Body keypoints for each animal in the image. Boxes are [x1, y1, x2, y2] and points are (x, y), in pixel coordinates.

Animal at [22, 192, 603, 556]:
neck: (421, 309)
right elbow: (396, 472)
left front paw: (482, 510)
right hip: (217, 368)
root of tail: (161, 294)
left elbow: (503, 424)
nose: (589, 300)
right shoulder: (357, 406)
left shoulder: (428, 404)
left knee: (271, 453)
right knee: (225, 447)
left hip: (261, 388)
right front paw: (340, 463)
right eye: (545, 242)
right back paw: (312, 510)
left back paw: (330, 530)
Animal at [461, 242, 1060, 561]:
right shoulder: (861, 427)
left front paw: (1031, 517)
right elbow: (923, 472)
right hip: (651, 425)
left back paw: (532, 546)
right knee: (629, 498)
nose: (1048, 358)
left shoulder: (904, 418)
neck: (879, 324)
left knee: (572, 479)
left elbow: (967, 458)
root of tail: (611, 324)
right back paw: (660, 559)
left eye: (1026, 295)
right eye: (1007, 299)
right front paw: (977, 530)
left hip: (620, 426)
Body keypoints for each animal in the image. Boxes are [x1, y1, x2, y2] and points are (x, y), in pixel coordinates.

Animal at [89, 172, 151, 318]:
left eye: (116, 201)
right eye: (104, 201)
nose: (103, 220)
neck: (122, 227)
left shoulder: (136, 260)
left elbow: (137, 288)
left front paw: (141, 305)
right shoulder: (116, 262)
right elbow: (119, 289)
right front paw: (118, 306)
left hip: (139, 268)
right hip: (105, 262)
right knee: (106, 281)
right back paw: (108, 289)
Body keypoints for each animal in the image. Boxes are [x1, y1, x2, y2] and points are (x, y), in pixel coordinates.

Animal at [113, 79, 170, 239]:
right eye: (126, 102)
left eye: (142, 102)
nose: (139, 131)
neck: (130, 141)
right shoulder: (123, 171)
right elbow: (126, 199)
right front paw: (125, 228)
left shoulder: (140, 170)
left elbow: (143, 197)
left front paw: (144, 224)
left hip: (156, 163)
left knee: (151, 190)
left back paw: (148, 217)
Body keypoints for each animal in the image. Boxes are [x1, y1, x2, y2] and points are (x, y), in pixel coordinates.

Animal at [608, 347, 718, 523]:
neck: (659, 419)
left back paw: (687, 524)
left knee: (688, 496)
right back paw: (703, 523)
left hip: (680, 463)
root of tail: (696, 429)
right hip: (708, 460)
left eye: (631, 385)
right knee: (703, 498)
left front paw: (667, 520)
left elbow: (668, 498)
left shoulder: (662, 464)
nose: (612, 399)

Exercise objective: Line by line, output the records exactly as given.

Answer to the exercise:
Body keypoints for each animal in the image. Boxes are [x1, y1, x2, y2] and points are (x, y), in pixel coordinates.

Animal at [22, 192, 603, 556]:
neck: (421, 309)
right elbow: (396, 472)
left front paw: (482, 510)
right hip: (217, 368)
root of tail: (161, 294)
left elbow: (503, 424)
nose: (589, 300)
right shoulder: (357, 406)
left shoulder: (428, 404)
left knee: (271, 453)
right knee: (225, 447)
left hip: (261, 388)
right front paw: (340, 463)
right eye: (545, 242)
right back paw: (312, 510)
left back paw: (330, 530)
Animal at [461, 242, 1060, 561]:
right shoulder: (861, 427)
left front paw: (1031, 517)
right elbow: (923, 472)
right hip: (651, 425)
left back paw: (532, 546)
right knee: (629, 498)
nose: (1048, 358)
left shoulder: (904, 418)
neck: (879, 324)
left knee: (572, 479)
left elbow: (967, 458)
root of tail: (611, 324)
right back paw: (660, 559)
left eye: (1026, 295)
right eye: (1007, 299)
right front paw: (977, 530)
left hip: (620, 426)
Body keypoints for each animal in the image. Boxes are [x1, y1, x2, y2] and points are (x, y), in pixel coordinates.

Animal at [89, 172, 151, 318]:
left eye: (116, 201)
right eye: (104, 201)
nose: (103, 220)
neck: (122, 227)
left shoulder: (136, 260)
left elbow: (137, 288)
left front paw: (141, 305)
right shoulder: (116, 262)
right elbow: (119, 289)
right front paw: (118, 306)
left hip: (139, 268)
right hip: (105, 262)
right knee: (106, 281)
right back paw: (108, 289)
Body keypoints for each animal in the image. Boxes are [x1, y1, x2, y2] and points are (x, y), in pixel coordinates.

Animal at [113, 79, 170, 239]:
right eye: (126, 102)
left eye: (142, 102)
nose: (139, 131)
neck: (130, 141)
right shoulder: (123, 171)
right elbow: (126, 199)
right front paw: (125, 228)
left shoulder: (140, 170)
left elbow: (143, 197)
left front paw: (144, 224)
left hip: (156, 163)
left knee: (151, 190)
left back paw: (148, 217)
Body keypoints for each animal in the image. Boxes are [x1, y1, x2, y2] and points are (x, y), in pixel coordinates.

Animal at [608, 347, 718, 523]:
neck: (659, 419)
left back paw: (687, 524)
left knee: (688, 496)
right back paw: (703, 523)
left hip: (680, 463)
root of tail: (696, 429)
right hip: (708, 460)
left eye: (631, 385)
right knee: (703, 498)
left front paw: (667, 520)
left elbow: (668, 498)
left shoulder: (662, 464)
nose: (612, 399)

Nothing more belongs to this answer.